[EXERCISE PROMPT]:
The data below is to be written out exactly, with no pictures.

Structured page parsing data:
--*--
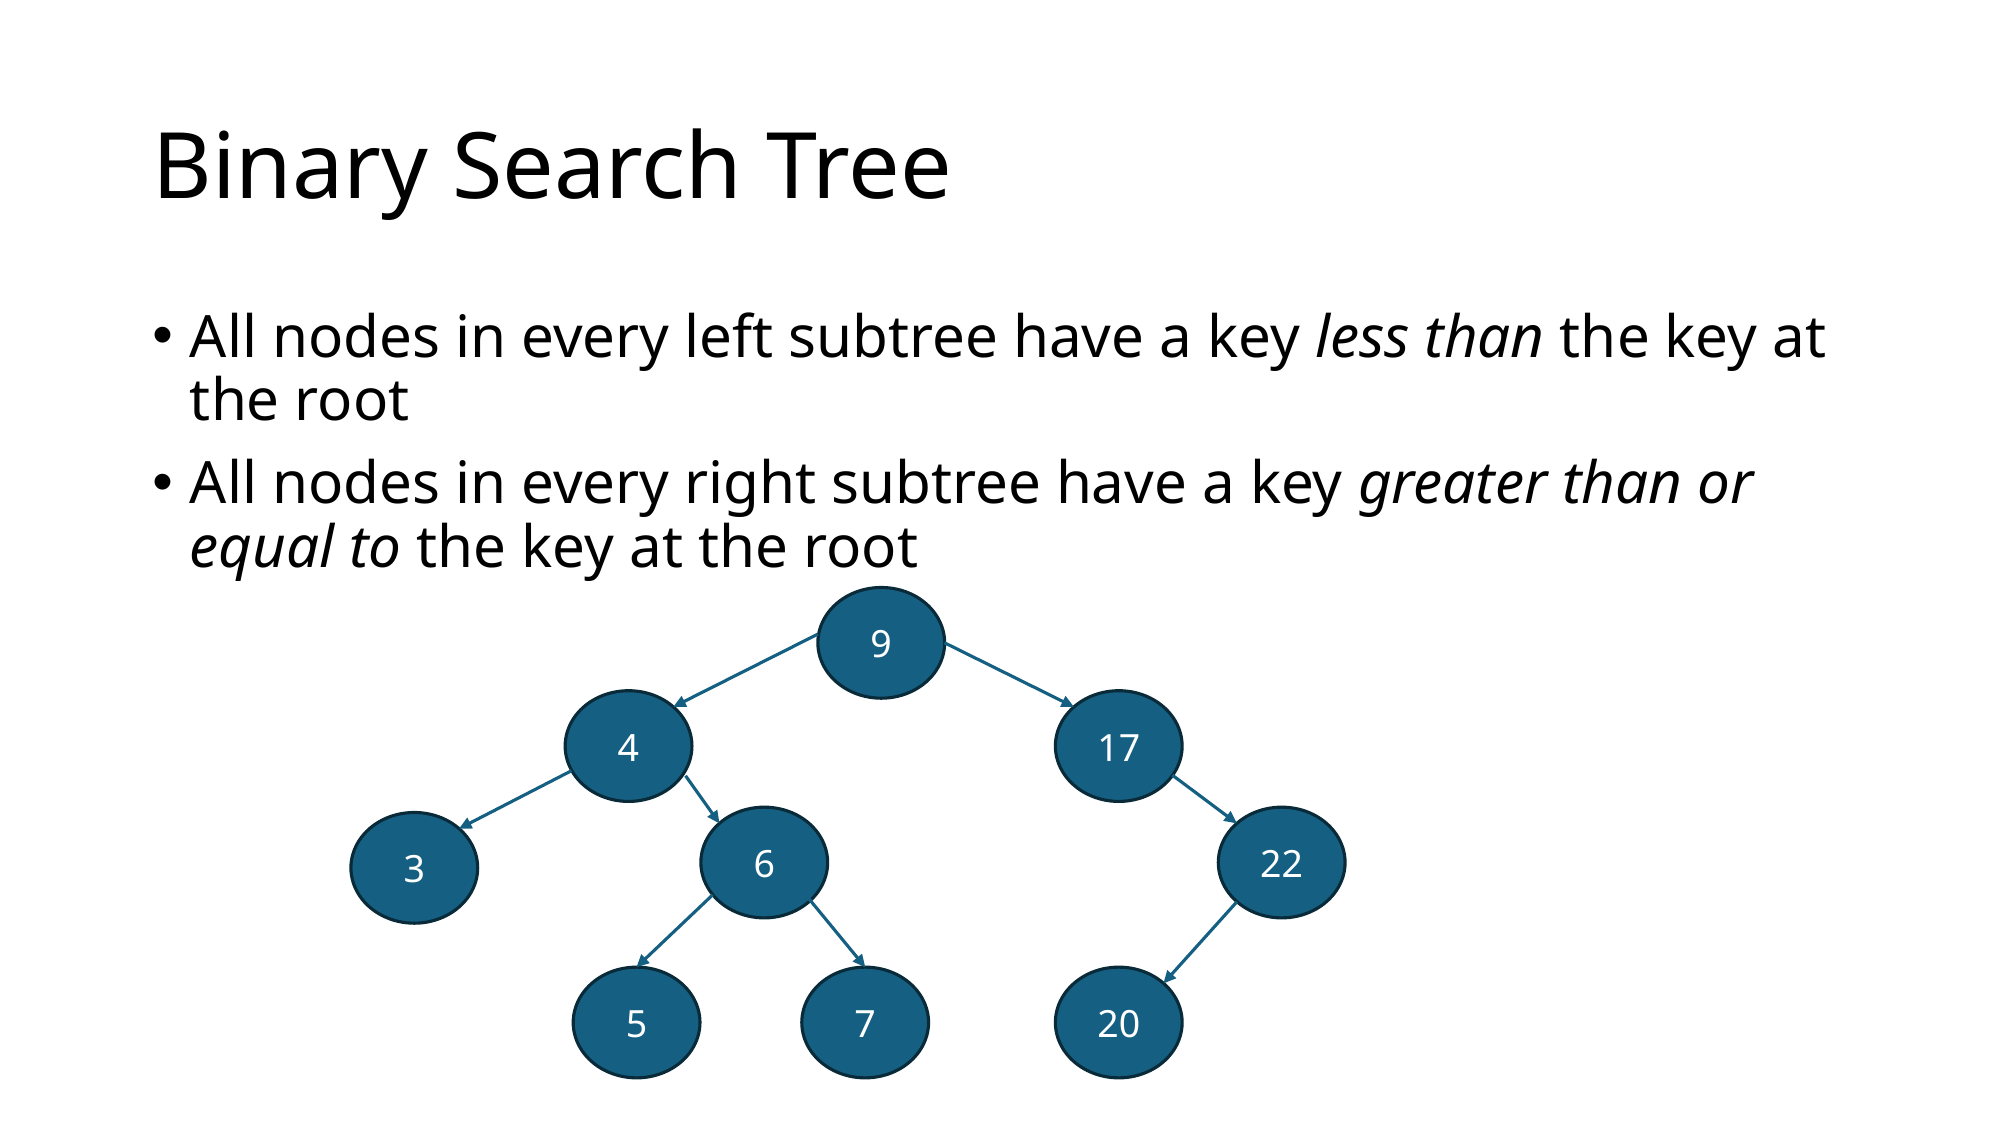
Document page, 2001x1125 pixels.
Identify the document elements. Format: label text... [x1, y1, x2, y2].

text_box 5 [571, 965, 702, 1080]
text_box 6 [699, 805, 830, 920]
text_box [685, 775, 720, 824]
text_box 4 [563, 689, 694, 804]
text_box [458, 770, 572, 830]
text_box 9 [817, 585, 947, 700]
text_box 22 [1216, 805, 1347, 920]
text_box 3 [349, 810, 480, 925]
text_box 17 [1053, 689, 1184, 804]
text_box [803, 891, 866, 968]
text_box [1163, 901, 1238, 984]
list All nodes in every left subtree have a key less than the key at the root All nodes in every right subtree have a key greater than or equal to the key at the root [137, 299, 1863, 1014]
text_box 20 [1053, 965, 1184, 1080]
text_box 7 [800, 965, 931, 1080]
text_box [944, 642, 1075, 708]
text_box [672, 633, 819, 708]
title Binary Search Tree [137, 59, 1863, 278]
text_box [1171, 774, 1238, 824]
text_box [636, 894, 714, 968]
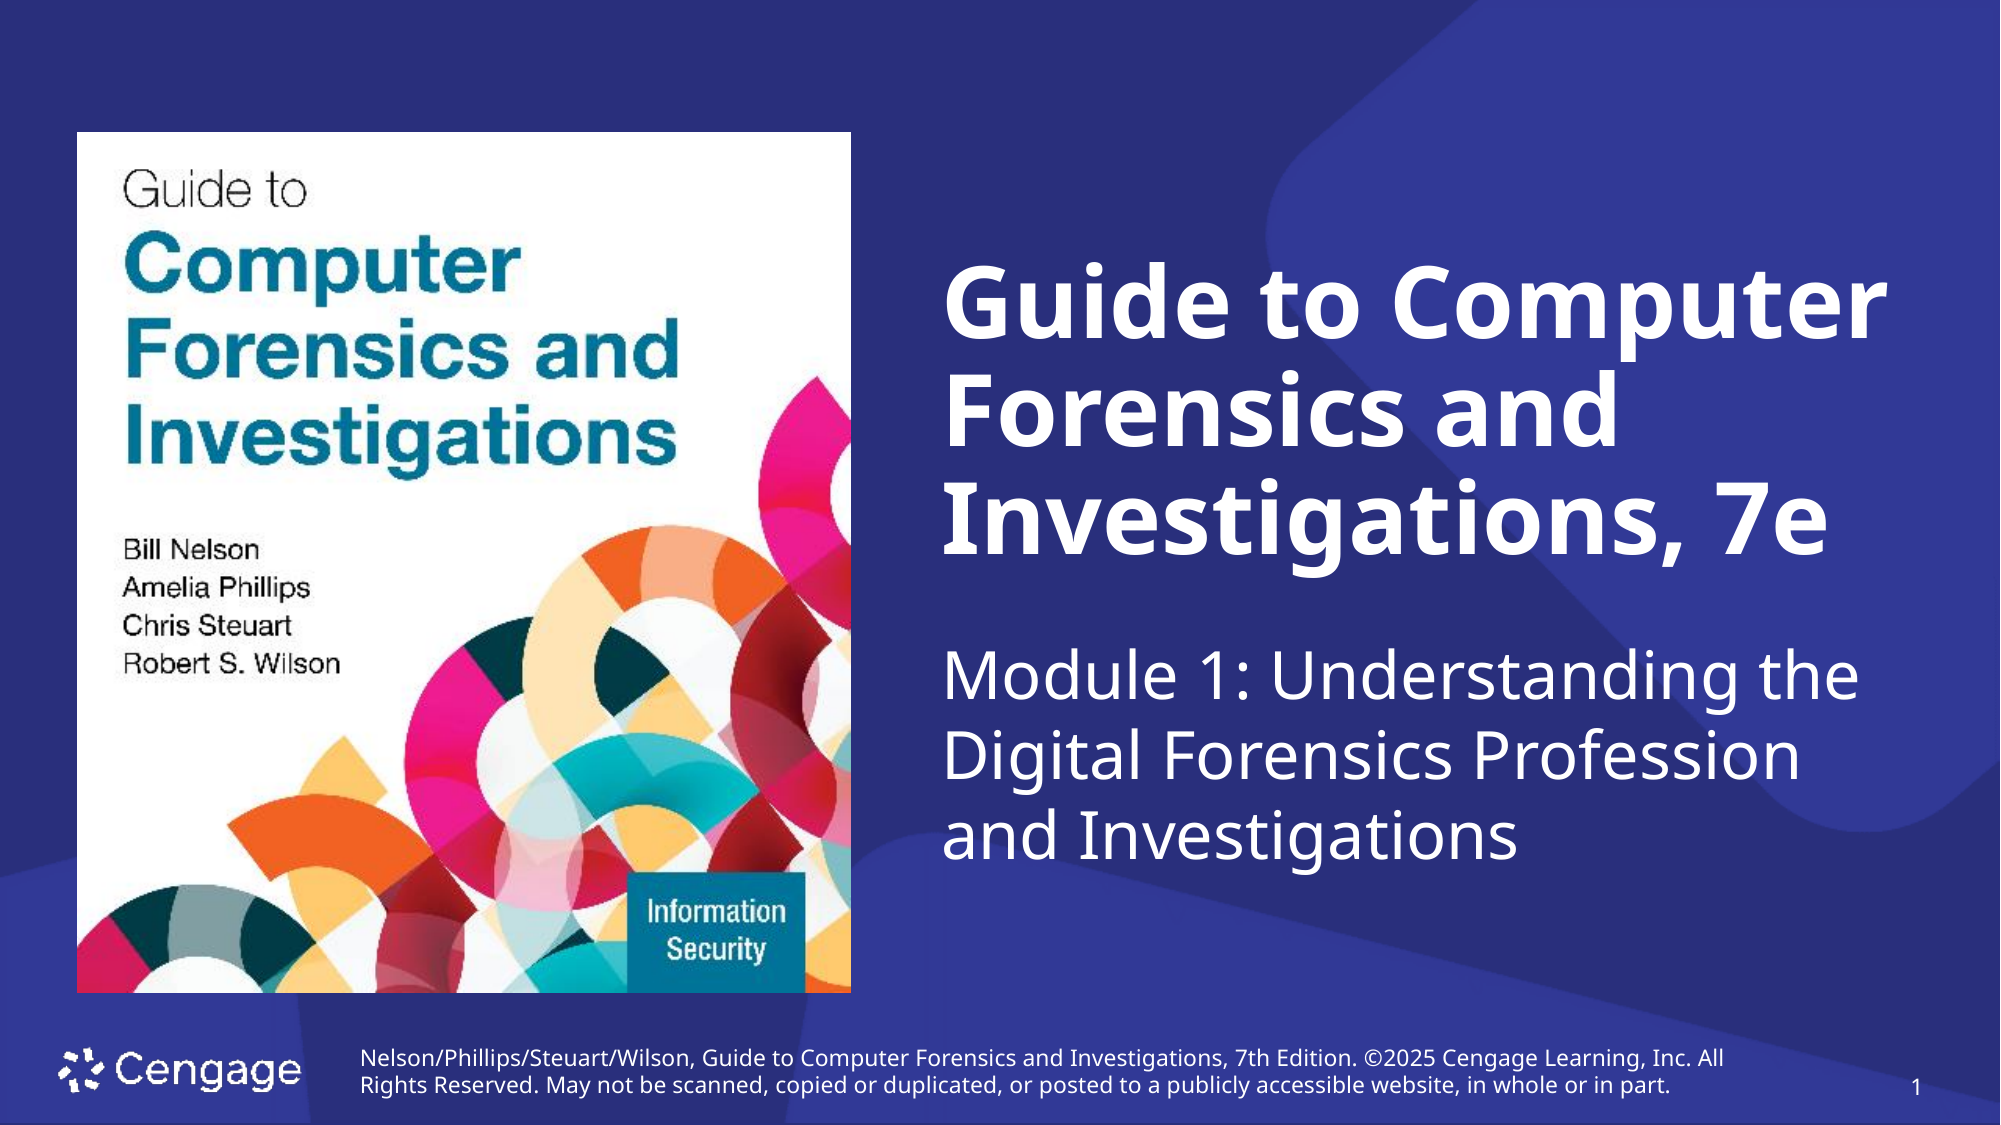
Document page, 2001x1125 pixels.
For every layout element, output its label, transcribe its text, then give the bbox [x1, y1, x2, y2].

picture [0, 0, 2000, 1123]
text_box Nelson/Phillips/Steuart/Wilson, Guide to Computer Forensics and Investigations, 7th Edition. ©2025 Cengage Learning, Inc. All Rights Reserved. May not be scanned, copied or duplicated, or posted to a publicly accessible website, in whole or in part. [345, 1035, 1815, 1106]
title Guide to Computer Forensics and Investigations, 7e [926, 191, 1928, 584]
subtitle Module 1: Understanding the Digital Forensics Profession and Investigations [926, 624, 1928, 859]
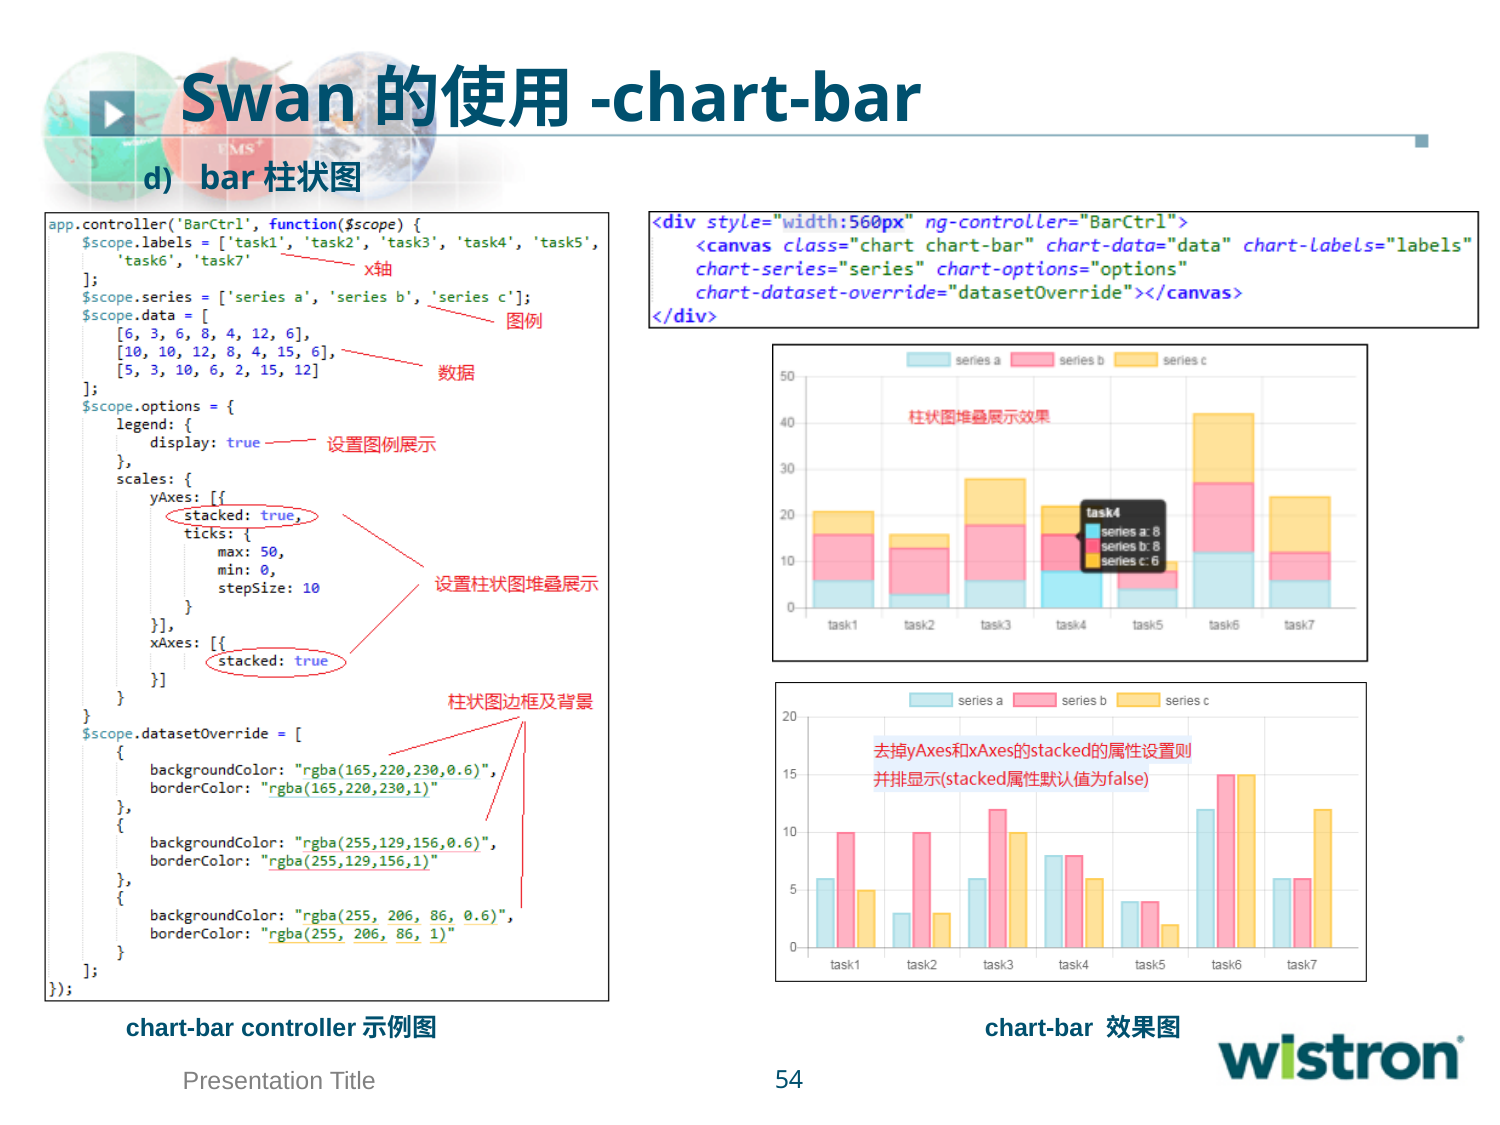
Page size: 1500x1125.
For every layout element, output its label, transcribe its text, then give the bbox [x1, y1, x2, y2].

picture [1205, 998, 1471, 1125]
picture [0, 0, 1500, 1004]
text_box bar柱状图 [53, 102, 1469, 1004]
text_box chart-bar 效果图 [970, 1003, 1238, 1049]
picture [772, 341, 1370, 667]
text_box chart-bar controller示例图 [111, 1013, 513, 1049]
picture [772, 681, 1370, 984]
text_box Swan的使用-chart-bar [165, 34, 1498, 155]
--*--
[EXERCISE RESPONSE]:
Document page, 2001x1125 pixels.
Identify the document elements. Format: label text... [x1, y1, x2, y2].

text_box 5 [571, 965, 702, 1080]
text_box 6 [699, 805, 830, 920]
text_box [685, 775, 720, 824]
text_box 4 [563, 689, 694, 804]
text_box [458, 770, 572, 830]
text_box 9 [817, 585, 947, 700]
text_box 22 [1216, 805, 1347, 920]
text_box 3 [349, 810, 480, 925]
text_box 17 [1053, 689, 1184, 804]
text_box [803, 891, 866, 968]
text_box [1163, 901, 1238, 984]
list All nodes in every left subtree have a key less than the key at the root All nodes in every right subtree have a key greater than or equal to the key at the root [137, 299, 1863, 1014]
text_box 20 [1053, 965, 1184, 1080]
text_box 7 [800, 965, 931, 1080]
text_box [944, 642, 1075, 708]
text_box [672, 633, 819, 708]
title Binary Search Tree [137, 59, 1863, 278]
text_box [1171, 774, 1238, 824]
text_box [636, 894, 714, 968]
Document page, 2001x1125 pixels.
For every layout element, output its label, transcribe its text, then give the bbox [x1, y1, x2, y2].

picture [0, 0, 2000, 1123]
text_box Nelson/Phillips/Steuart/Wilson, Guide to Computer Forensics and Investigations, 7th Edition. ©2025 Cengage Learning, Inc. All Rights Reserved. May not be scanned, copied or duplicated, or posted to a publicly accessible website, in whole or in part. [345, 1035, 1815, 1106]
title Guide to Computer Forensics and Investigations, 7e [926, 191, 1928, 584]
subtitle Module 1: Understanding the Digital Forensics Profession and Investigations [926, 624, 1928, 859]
Page size: 1500x1125.
For every layout element, output its label, transcribe its text, then give the bbox [x1, y1, x2, y2].

picture [1205, 998, 1471, 1125]
picture [0, 0, 1500, 1004]
text_box bar柱状图 [53, 102, 1469, 1004]
text_box chart-bar 效果图 [970, 1003, 1238, 1049]
picture [772, 341, 1370, 667]
text_box chart-bar controller示例图 [111, 1013, 513, 1049]
picture [772, 681, 1370, 984]
text_box Swan的使用-chart-bar [165, 34, 1498, 155]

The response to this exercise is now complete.